Man I saw a dandy buck yesterday evening in the bean field across from my house. I was surprised to see how much rack he has already developed because the only other bucks I've seen (a week ago) were not nearly this far along. I know they grow fast, but geeze!

He had beams that extend past his ears on each side and a solid 8 points showing. The G-2 & G-3's were already 6-8 inches each (with velvet). His rack did not yet come all the way around, but I can only imagine what he will look like come September! Too bad I still have no chance of ever hunting over there  Sit and watch a real nice buck or two working this area every year for turture I guess  

I saw a real nice 10 even after the end of the season last year that was HUGE in body size & I suspect this was him, but you can never be sure.


----------



## Guest (Jun 29, 2005)

Hey what county did you see him in? Since highland county got hit with the new regs. ( 3 deer limit) I want to enjoy watching them now because after deer season is over there probably wont be many deer left. I know who I could blame for this but I will just keep my fingers still for lack or arguments sake.


----------



## BigChessie (Mar 12, 2005)

Ya should try to get some nice pics, I know I would enjoy seeing them. I'm hoping to get my deer cams put out soon and some feeders will go up right before fall hits.


----------



## Fish-N-Fool (Apr 12, 2004)

Trap - 

It is Clark County - I live just outside Springfield. There are lots of deer, coyotes, and now even some turkey. The owner does not allow hunting, although I saw 2 guys in there last gun season (probably relatives). 

I've done all I can trust me. No need to hash out the details, but his elderly parents live across the road and I've done a lot for them. I will never hunt there. 

I guess I'll just settle for watching out my living room. 

Chessie - I have never tried to take pictures; they are typically a few hundred yards out. Sometimes they get close, but rarely. We have nice binocs sitting on the fireplace we watch them with - been seeing lots of skin heads lately, then this big dude.


----------



## BigChessie (Mar 12, 2005)

I'm looking at getting a spotting scope with the adapter that will attach a camera to it. I'm currenty looking for the adapter that allows you to use a telescope, if I can't find it I'll have to break down and get the spotting scope. I already have a telescope so it would be cheaper to just find the adapter lol


----------



## bubbahunter (Apr 6, 2004)

we were at mohican state park this weekend and we saw a small bodied buck that had a impressive start on good rack.main beams only about 8inches long and almost the size of a baseball.he looked like he might have been around 120 pounds.

i`m going to get my cams out this weekend and with anyluck we`l get some good velvet shots.


Bub


----------



## ARGEE (Apr 5, 2004)

I Think It Was Back In The Eighties....clark Co.held The State Record For The Biggest Racked Deer....


----------



## H2O Mellon (Apr 5, 2004)

I got a couple pics of bucks this weekend.

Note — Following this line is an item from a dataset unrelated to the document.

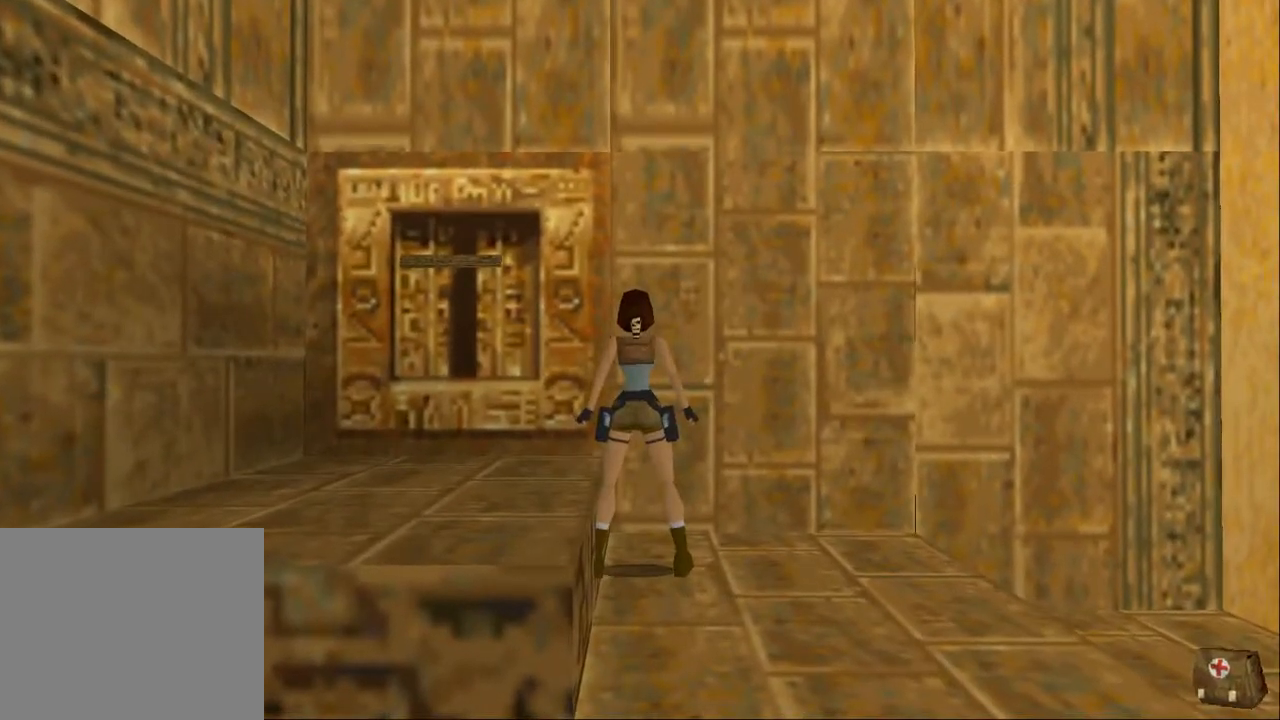
{"buttons": ["DPAD_LEFT"], "left_stick": "center", "right_stick": "center", "events": [[333, "DPAD_LEFT", "down"]]}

One was farily nice, looks like he will have a nice rack. Speaking of pics of nice racks, went to the beach and took some pics of women in bikinis with nice rac......... Well you get the idea!


----------



## Carpn (Apr 5, 2004)

Been seeing some nice deer around. Specially on the evenings of the days that it not 90 out.
TRAPHUNTER- Don't worry bout em shooting all the deer. I hunt some countys that've been three deer for a number of yrs and still see the same numbers as when it was 2.


----------



## Fish-N-Fool (Apr 12, 2004)

If I could hunt over there I would have a GREAT chance of taking this big dude early in the season. he is bedding at least a few nights a week in a thin 40 yard wide strip of woods that borders a neighboorhood. He came out 
at 7 pm yesterday and made his usual trek down the edge of the fenceline (into the wind) and into the large woods a 1,000 yards off the road.

He remains an 8 pointer, but he is getting very tall G-2 and G-3's. Also looks to be massive, but velvet always make them appear thick.


----------